- **WORK INSTRUCTIONS**:
Reproduce the stretch of the material from the line containing "family: Cyperaceae" through the line containing "family: Polioptilidae", including both of those lines.

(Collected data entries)
····················

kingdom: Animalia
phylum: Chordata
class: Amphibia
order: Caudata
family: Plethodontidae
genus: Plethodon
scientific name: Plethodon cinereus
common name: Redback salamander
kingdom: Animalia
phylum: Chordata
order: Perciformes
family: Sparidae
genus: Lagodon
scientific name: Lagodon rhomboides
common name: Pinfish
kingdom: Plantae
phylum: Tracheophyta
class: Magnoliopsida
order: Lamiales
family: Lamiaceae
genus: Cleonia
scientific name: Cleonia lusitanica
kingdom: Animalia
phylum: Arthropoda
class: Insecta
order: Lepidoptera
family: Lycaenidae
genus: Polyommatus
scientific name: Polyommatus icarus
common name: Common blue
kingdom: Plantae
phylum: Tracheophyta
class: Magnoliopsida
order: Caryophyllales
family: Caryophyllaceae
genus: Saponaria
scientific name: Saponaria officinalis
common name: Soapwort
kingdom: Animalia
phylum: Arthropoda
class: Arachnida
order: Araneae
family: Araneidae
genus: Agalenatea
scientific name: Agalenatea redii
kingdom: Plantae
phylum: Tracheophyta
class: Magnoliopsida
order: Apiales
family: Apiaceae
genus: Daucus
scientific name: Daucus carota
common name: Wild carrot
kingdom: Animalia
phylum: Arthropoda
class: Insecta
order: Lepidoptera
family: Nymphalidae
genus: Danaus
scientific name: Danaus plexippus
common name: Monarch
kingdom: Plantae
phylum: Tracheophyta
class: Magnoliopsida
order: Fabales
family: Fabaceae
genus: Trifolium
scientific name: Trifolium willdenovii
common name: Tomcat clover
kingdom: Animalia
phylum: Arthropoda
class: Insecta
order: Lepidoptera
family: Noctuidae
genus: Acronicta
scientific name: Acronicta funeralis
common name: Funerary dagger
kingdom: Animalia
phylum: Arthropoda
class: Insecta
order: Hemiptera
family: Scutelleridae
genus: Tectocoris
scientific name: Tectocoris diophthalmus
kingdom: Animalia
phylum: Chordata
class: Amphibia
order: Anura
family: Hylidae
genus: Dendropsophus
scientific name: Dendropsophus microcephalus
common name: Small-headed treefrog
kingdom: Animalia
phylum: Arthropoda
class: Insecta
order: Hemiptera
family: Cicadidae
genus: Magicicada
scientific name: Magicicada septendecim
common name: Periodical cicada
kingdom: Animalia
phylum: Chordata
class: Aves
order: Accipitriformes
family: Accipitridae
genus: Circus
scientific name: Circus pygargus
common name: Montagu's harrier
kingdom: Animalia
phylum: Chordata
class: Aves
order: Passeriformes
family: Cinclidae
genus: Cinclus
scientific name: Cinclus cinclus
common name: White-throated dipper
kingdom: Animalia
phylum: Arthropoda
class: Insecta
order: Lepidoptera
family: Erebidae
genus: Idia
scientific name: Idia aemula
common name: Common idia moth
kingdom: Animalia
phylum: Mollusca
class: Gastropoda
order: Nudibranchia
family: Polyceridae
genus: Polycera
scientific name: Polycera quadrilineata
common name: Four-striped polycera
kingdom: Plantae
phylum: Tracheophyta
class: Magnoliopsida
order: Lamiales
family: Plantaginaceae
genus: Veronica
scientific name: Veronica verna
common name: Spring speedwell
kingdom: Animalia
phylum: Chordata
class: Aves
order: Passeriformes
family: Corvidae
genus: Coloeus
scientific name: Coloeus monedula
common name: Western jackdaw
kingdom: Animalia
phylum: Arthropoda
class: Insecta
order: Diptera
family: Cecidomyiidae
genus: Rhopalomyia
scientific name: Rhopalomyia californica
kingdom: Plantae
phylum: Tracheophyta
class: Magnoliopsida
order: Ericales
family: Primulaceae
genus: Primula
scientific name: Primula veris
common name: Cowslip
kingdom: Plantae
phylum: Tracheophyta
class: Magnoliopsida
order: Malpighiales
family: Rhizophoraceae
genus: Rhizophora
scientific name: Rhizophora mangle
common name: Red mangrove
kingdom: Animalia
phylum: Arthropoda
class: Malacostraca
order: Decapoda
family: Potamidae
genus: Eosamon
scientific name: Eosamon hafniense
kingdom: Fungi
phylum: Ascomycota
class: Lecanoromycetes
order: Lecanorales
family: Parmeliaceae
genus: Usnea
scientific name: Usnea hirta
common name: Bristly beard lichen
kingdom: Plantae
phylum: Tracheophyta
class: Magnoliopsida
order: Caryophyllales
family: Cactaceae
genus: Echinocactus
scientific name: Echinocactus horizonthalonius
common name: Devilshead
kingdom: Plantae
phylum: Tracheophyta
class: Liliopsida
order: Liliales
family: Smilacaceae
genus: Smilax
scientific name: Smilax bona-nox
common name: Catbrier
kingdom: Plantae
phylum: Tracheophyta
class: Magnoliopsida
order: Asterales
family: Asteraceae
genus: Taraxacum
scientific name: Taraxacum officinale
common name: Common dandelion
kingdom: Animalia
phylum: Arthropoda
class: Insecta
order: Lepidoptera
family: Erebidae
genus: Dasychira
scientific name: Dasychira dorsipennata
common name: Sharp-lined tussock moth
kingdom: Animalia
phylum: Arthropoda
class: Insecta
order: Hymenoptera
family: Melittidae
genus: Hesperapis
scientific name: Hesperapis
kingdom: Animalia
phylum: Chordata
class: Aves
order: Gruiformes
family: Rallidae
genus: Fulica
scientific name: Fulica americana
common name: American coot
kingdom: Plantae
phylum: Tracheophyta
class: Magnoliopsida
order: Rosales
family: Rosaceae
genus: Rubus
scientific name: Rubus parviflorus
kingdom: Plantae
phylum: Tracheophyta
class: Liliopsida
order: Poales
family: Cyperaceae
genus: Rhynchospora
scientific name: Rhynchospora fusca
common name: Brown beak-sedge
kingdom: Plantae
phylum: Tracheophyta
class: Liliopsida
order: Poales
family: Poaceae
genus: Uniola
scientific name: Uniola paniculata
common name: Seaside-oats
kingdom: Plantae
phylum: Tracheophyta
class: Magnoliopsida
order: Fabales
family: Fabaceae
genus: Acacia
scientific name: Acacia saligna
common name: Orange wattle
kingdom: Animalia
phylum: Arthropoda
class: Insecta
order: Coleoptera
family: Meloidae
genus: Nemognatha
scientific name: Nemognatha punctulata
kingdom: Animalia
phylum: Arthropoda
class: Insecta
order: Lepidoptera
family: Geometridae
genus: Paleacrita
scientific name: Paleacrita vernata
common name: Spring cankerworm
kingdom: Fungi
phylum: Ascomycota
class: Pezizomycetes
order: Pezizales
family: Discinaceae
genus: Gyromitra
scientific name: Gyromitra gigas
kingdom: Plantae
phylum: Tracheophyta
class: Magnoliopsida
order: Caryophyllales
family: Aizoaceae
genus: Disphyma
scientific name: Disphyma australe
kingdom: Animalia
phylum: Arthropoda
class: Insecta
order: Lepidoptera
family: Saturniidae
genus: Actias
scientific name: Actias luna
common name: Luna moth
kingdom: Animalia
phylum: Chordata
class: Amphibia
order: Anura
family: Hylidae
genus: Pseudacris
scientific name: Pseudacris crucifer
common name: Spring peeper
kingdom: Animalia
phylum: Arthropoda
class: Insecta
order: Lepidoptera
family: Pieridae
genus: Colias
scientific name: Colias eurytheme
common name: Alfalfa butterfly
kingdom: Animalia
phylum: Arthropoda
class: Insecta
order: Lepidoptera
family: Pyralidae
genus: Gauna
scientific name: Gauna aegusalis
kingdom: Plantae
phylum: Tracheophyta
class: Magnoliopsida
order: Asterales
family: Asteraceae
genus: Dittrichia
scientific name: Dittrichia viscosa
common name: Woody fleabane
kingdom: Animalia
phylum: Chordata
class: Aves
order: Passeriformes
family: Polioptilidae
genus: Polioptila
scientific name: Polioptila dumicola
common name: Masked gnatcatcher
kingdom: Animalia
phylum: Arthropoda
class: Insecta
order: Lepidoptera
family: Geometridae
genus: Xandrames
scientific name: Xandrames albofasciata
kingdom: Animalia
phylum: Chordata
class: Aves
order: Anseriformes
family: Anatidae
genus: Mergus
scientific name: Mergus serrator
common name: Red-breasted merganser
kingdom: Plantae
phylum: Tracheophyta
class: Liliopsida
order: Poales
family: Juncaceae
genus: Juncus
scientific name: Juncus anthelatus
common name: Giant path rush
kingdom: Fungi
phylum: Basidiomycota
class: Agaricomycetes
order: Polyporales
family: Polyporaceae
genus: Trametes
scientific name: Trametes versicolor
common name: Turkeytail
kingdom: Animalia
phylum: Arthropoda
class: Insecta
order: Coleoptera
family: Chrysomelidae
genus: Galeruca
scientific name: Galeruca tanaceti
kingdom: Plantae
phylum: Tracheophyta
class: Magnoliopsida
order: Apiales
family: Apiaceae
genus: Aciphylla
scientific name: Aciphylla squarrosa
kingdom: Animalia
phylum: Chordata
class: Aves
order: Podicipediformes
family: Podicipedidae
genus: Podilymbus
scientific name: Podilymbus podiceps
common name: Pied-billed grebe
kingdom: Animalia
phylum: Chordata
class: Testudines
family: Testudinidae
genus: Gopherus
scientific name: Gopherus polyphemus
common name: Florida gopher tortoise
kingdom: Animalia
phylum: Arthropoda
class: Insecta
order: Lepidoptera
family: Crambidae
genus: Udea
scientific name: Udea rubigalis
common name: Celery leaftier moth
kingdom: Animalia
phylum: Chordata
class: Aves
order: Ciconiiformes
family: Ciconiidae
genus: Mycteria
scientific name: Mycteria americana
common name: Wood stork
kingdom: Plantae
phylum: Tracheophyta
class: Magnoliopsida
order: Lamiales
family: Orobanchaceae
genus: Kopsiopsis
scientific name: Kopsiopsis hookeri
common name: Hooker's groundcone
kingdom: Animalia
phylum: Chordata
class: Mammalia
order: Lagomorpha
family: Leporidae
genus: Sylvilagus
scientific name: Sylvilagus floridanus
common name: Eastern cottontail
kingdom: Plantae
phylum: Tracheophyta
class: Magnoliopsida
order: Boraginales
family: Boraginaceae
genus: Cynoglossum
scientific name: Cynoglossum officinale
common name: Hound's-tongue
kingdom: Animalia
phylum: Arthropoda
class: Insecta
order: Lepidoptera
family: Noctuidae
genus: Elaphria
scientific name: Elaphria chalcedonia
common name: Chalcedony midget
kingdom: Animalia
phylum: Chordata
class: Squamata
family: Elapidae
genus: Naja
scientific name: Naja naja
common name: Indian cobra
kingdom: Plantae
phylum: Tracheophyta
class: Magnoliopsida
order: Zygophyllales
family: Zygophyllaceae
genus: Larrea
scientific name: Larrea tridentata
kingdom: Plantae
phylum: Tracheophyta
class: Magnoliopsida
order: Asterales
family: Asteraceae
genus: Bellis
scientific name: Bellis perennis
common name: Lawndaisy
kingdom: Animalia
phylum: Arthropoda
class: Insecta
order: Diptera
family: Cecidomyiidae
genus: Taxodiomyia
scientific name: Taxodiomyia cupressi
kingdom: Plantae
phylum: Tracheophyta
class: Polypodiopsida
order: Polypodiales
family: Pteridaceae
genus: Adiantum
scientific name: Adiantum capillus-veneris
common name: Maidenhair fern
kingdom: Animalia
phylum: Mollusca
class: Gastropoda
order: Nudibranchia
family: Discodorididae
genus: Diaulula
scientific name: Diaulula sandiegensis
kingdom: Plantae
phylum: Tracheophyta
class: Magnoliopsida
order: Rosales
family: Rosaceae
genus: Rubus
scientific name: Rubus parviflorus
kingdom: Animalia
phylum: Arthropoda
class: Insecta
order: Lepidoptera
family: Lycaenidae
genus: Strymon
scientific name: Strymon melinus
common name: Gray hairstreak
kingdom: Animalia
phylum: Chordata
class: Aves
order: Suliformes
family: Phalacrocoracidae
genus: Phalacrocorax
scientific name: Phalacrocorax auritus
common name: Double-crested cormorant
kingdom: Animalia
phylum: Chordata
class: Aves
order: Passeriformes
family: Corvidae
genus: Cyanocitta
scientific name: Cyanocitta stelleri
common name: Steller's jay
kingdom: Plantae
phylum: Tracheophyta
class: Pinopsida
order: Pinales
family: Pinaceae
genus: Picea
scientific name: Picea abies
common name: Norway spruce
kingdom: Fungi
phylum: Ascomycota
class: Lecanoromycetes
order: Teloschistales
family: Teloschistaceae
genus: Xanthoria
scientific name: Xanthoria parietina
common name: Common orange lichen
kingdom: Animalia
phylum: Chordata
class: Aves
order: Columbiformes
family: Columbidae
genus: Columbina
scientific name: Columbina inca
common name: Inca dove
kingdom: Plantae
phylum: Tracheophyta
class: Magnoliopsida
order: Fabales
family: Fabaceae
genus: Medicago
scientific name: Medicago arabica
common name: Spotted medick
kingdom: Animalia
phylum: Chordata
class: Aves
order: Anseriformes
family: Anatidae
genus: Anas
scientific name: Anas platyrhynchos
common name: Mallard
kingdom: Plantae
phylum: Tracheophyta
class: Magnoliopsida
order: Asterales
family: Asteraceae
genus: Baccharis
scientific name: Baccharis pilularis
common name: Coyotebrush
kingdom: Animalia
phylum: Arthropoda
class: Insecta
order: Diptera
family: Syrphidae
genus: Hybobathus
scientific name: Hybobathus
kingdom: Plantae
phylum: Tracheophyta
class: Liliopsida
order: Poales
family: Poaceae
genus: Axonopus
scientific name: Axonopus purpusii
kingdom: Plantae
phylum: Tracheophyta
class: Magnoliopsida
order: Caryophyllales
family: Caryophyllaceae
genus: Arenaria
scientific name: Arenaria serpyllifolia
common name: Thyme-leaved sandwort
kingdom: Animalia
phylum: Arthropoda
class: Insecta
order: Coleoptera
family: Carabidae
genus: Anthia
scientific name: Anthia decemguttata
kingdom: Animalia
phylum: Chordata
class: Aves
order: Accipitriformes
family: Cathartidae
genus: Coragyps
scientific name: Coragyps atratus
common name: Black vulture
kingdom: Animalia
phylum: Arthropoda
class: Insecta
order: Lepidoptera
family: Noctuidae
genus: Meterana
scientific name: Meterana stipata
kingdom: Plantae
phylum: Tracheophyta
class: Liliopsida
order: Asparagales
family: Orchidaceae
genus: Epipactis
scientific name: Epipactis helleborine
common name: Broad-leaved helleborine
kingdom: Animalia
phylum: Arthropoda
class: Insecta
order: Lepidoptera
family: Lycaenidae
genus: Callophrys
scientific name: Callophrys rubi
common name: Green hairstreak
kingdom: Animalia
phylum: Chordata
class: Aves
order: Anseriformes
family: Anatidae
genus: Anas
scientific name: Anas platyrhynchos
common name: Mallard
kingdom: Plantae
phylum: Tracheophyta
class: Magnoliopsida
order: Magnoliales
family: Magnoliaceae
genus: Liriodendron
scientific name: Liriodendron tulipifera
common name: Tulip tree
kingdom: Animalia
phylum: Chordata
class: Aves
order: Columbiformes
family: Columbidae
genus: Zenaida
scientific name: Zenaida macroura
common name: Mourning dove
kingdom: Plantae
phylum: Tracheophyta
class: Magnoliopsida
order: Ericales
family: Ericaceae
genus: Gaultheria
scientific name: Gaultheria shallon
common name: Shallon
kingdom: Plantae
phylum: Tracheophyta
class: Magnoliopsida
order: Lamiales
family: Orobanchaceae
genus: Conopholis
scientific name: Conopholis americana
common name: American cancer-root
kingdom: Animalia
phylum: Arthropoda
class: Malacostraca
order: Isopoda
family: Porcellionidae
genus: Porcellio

····················

- **THE OUTPUT**:
family: Cyperaceae
genus: Rhynchospora
scientific name: Rhynchospora fusca
common name: Brown beak-sedge
kingdom: Plantae
phylum: Tracheophyta
class: Liliopsida
order: Poales
family: Poaceae
genus: Uniola
scientific name: Uniola paniculata
common name: Seaside-oats
kingdom: Plantae
phylum: Tracheophyta
class: Magnoliopsida
order: Fabales
family: Fabaceae
genus: Acacia
scientific name: Acacia saligna
common name: Orange wattle
kingdom: Animalia
phylum: Arthropoda
class: Insecta
order: Coleoptera
family: Meloidae
genus: Nemognatha
scientific name: Nemognatha punctulata
kingdom: Animalia
phylum: Arthropoda
class: Insecta
order: Lepidoptera
family: Geometridae
genus: Paleacrita
scientific name: Paleacrita vernata
common name: Spring cankerworm
kingdom: Fungi
phylum: Ascomycota
class: Pezizomycetes
order: Pezizales
family: Discinaceae
genus: Gyromitra
scientific name: Gyromitra gigas
kingdom: Plantae
phylum: Tracheophyta
class: Magnoliopsida
order: Caryophyllales
family: Aizoaceae
genus: Disphyma
scientific name: Disphyma australe
kingdom: Animalia
phylum: Arthropoda
class: Insecta
order: Lepidoptera
family: Saturniidae
genus: Actias
scientific name: Actias luna
common name: Luna moth
kingdom: Animalia
phylum: Chordata
class: Amphibia
order: Anura
family: Hylidae
genus: Pseudacris
scientific name: Pseudacris crucifer
common name: Spring peeper
kingdom: Animalia
phylum: Arthropoda
class: Insecta
order: Lepidoptera
family: Pieridae
genus: Colias
scientific name: Colias eurytheme
common name: Alfalfa butterfly
kingdom: Animalia
phylum: Arthropoda
class: Insecta
order: Lepidoptera
family: Pyralidae
genus: Gauna
scientific name: Gauna aegusalis
kingdom: Plantae
phylum: Tracheophyta
class: Magnoliopsida
order: Asterales
family: Asteraceae
genus: Dittrichia
scientific name: Dittrichia viscosa
common name: Woody fleabane
kingdom: Animalia
phylum: Chordata
class: Aves
order: Passeriformes
family: Polioptilidae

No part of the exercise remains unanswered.